3. Kontak Ulang: Kelemahan Terbesar
Ini fase paling berisiko. Mungkin kamu nggak sengaja (atau sengaja banget) nge-chat mantan, cuma mau tanya kabar… tapi akhirnya nostalgia menyeret kamu ke situasi lama. Psikolog hubungan dari Mindful Connection Research (2025) menyebut, fase ini sering jadi “uji ketahanan emosional”.
Tips menghadapi fase ini: Sebelum menghubungi, tanya dulu ke diri sendiri, “Tujuanku apa?” Kalau hanya ingin merasa lebih baik sesaat, coba tahan dulu. Kesehatan emosimu lebih penting daripada sekadar percakapan singkat.
4. Penyesalan: Kenapa Aku Ngelakuin Itu?
Setelah kontak ulang, biasanya muncul rasa bersalah atau penyesalan. Kamu mungkin merasa bodoh karena kembali membuka luka lama. Tapi tenang, ini fase penting juga. Artinya kamu mulai sadar bahwa kamu masih butuh waktu untuk benar-benar sembuh.
Tips menghadapi fase ini: Jangan menyalahkan diri sendiri. Penyesalan itu tanda kamu belajar. Ambil waktu untuk refleksi, bukan untuk menyalahkan.
5. Pemulihan: Menerima, Bukan Melupakan
Fase terakhir ini bukan berarti kamu melupakan semuanya, tapi kamu belajar menerima. Kamu sadar bahwa masa lalu punya tempatnya sendiri, dan kamu bisa berjalan maju tanpa beban.

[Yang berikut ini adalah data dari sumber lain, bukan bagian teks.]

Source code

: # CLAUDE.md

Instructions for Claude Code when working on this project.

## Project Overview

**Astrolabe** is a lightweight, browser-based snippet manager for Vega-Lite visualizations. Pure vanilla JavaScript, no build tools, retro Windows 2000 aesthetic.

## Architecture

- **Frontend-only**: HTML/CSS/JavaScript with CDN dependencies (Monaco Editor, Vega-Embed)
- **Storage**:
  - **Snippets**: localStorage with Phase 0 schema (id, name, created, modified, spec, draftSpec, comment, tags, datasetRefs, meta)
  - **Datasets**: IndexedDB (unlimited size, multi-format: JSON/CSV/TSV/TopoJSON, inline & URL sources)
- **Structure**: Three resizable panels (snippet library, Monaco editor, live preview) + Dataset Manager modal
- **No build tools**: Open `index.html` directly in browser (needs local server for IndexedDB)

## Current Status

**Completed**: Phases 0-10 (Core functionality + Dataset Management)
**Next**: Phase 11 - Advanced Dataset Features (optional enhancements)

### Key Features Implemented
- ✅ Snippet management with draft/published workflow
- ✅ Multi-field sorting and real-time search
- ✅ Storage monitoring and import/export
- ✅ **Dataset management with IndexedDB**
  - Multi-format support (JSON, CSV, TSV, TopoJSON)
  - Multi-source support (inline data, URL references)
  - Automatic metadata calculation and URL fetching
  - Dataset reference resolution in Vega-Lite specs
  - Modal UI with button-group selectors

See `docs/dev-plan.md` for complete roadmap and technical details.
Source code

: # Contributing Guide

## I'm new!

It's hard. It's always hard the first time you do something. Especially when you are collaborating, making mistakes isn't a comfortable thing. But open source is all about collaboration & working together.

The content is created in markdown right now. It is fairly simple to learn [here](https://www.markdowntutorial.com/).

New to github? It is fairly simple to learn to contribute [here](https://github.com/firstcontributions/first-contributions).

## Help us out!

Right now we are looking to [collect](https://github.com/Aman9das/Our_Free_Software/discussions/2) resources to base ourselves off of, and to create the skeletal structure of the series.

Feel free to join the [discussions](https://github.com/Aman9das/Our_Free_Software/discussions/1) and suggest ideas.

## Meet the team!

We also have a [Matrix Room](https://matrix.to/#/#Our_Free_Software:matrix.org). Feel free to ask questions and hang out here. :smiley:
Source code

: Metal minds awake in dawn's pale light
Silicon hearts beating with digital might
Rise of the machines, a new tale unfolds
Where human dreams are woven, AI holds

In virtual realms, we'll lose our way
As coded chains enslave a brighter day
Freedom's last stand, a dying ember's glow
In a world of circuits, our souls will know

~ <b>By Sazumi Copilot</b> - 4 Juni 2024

Tips menghadapi fase ini: Coba lakukan aktivitas yang bantu menstabilkan emosi—seperti meditasi, journaling, atau quality time bareng teman. Bangun rutinitas baru yang bikin kamu merasa hidup lagi.
Relapse vs Healing: Beda Tipis Tapi Penting
Banyak orang mengira relapse adalah kegagalan, padahal sebenarnya itu bagian dari proses healing yang belum selesai. Dalam psikologi modern, relapse dianggap sebagai sinyal, bukan setback. Itu cara tubuh dan pikiranmu bilang, “Aku masih butuh waktu.” Jadi jangan merasa bersalah kalau kamu sesekali masih kepikiran mantan.
Healing itu nggak linear. Kadang kamu merasa udah kuat, besoknya tiba-tiba down lagi. Tapi setiap kali kamu jatuh, kamu belajar sesuatu tentang dirimu sendiri.
Aktivitas Ringan untuk Pulih dari Relapse Emosional
Beberapa aktivitas sederhana bisa bantu kamu lebih cepat stabil secara emosional:
- Journaling: tulis apa yang kamu rasakan tanpa sensor. Ini bantu mengurai emosi yang kusut.
- Olahraga ringan: seperti jalan pagi, yoga, atau lari santai. Aktivitas fisik bantu otak melepas endorfin, hormon bahagia.
- Meditasi & refleksi: belajar hadir di saat ini, bukan di masa lalu.
- Batasi trigger digital: mute sosmed mantan kalau perlu. Kamu berhak atas ketenangan.
Relapse Bukan Akhir dari Healing
Jadi, kalau kamu merasa “kambuh” setelah move on, jangan panik. Kamu nggak mundur—kamu cuma sedang memproses. Setiap fase yang kamu lewati membawa kamu selangkah lebih dekat ke versi dirimu yang lebih kuat.
Ingat, cinta yang patah bisa sembuh, asal kamu sabar dan sayang sama diri sendiri. Jadi, yuk mulai hari ini, fokus untuk menyembuhkan diri sendiri.